[MATERIAL FOR THIS TASK]
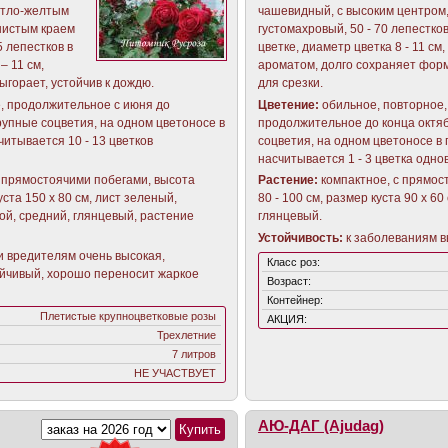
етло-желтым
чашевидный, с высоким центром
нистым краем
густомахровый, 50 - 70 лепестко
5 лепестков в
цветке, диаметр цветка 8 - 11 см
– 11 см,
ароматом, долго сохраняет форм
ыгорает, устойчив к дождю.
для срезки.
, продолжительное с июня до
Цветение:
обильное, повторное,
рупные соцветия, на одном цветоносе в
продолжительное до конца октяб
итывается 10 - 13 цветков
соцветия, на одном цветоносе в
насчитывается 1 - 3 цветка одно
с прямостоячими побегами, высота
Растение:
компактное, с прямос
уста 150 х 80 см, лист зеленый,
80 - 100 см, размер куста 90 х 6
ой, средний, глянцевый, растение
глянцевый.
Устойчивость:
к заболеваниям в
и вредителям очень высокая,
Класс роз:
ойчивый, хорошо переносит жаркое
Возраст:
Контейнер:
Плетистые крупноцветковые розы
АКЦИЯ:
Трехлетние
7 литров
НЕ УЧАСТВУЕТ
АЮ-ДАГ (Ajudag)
[/MATERIAL FOR THIS TASK]
[MATERIAL FOR THIS TASK]
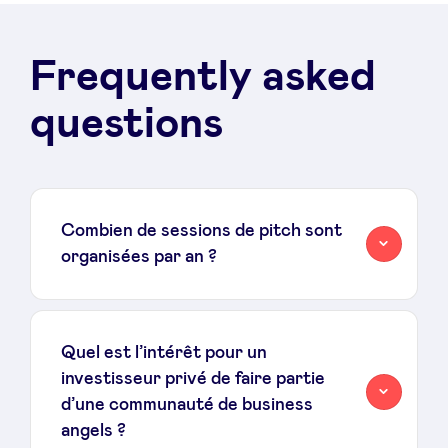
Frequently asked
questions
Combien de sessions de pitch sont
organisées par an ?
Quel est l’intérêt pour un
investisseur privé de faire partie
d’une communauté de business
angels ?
[/MATERIAL FOR THIS TASK]
• ACTION ITEM:
Please tally the lines of the listing that include the string "одном". Give the total alone.

• TASK RESULT:
2